Past Event


The Draft

Inevitable, Avoidable, or Preferable?


12:00 AM - 11:59 PM EST

The Draft: Inevitable, Avoidable or Preferable?
Co-Sponsored by Washington Monthly

March 30 , 2005
U.S. troops are stationed abroad in Afghanistan and Iraq with no end in sight. The National Guard and Reserve are missing their recruiting targets. If the U.S. military continues to be deployed at its current pace, the all-volunteer force will break down and some kind of conscription will become necessary. What can be done to avoid this fate? Or is mandatory national service with a military option actually the answer? The Washington Monthly has recently published an article titled “The Case for the Draft,” arguing that the time when we could rely on an all-volunteer force has come to an end.

Video & Transcript
• Mark Shields: Video
• Phillip Carter: Video
• Larry Korb: Video
• Panel Discussion: Video
• Q&A Session: Video
• Transcript: Full text
(PDF)

Note: All video provided in QuickTime (MPEG-4)  format.

Panelists
Phillip Carter is a former Army Captain who regularly writes on legal and military affairs for The Washington Monthly and Slate.com. His articles have also appeared in the NY Times, Washington Post, Los Angeles Times, Chicago Tribune, Legal Affairs magazine, and CNN.com; he has also appeared as a guest on MSNBC, the Fox News Channel, and National Public Radio.
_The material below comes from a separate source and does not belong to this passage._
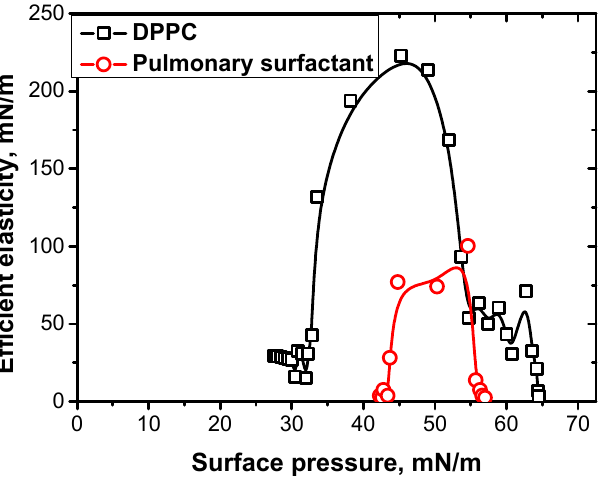
Figure 9. The dependencies of efficient surface elasticity at a frequency of 0.03 Hz and temperature of 35 °C on the surface pressure for a spread monolayer of DPPC (black squares) and adsorbed layers of pulmonary surfactant solutions at a concentration of 1.25 mg/mL (red circles). Data taken from [85,86].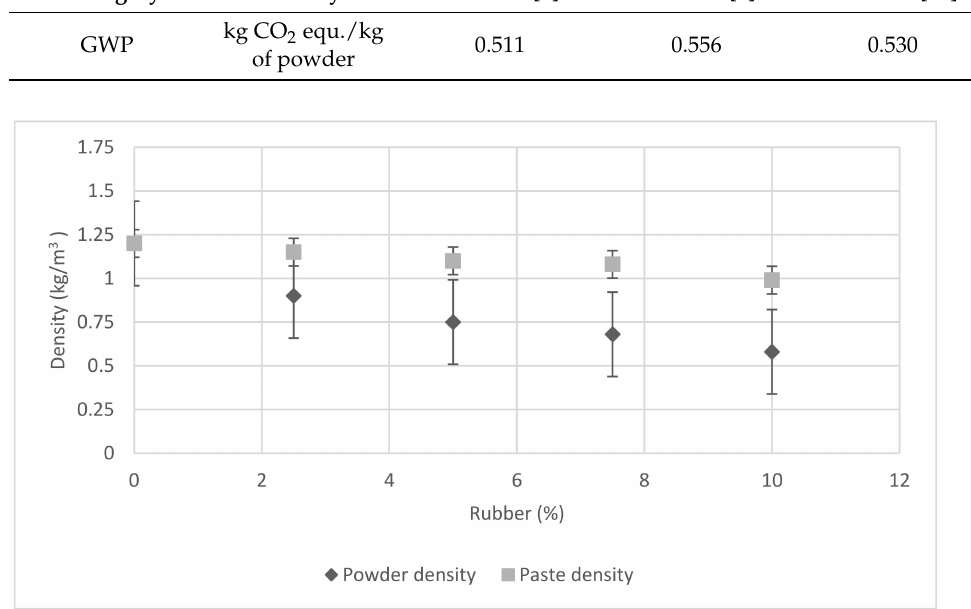
Figure 1. Powder and paste density of a C2S tile adhesive as a function of recycled rubber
Phillip currently practices law in Los Angeles with McKenna Long & Aldridge, where he is a member of the government contracts and international law practice groups.
 
Lawrence J. Korb is a Senior Fellow at the Center for American Progress and a Senior Adviser to the Center for Defense Information. Prior to joining the Center, he was a Senior Fellow and Director of National Security Studies at the Council on Foreign Relations. From July 1998 to October 2002, he was Council Vice President, Director of Studies, and holder of the Maurice Greenberg Chair. Prior to  joining the Council, Mr. Korb served as Director of the Center for Public Policy Education and Senior Fellow in the Foreign Policy Studies Program at the Brookings Institution, Dean of the Graduate School of Public and International Affairs at the University of Pittsburgh, and Vice President of Corporate Operations at the Raytheon Company. Mr. Korb served as Assistant Secretary of Defense (Manpower, Reserve Affairs, Installations and Logistics) from 1981 through 1985. In that position, he administered about 70 percent of the Defense budget. For his service in that position, he was awarded the Department of Defense’s medal for Distinguished Public Service. Mr. Korb served on active duty for four years as Naval Flight Officer, and retired from the Naval Reserve with the rank of Captain.
 
Mark Shields is a nationally known columnist and commentator with unmatched credentials as an analyst of the U.S. political system. He can be seen every Saturday night as the moderator of CNN’s The Capital Gang, alongside Robert Novak, Al Hunt, Kate O’Beirne and Margaret Carlson. Mark Shields began writing his column on national politics for The Washington Post in 1979. The column is now distributed nationally by Creators Syndicate. In 1978, the political analysis team of Mark Shields and David Gergen became a regular feature of The MacNeil/Lehrer NewsHour. The 1989 Political Almanac named Shields and Gergen the “best television pundits of the presidential election year.” From 1993 to the Fall of 2001, the analysis team of Mark Shields and Wall Street Journal columnist Paul Gigot appeared together on the NewsHour with Jim Lehrer on PBS, seen every Friday and during primaries, national conventions and elections. Shields now shares that weekly feature with David Brooks, Senior Editor of The New York Times. Shields is a native of Weymouth, Massachusetts. He holds a Bachelor of Arts degree from the University of Notre Dame and an honorable discharge from the United States Marine Corps. He has lived and worked in Washington, D.C. since 1984.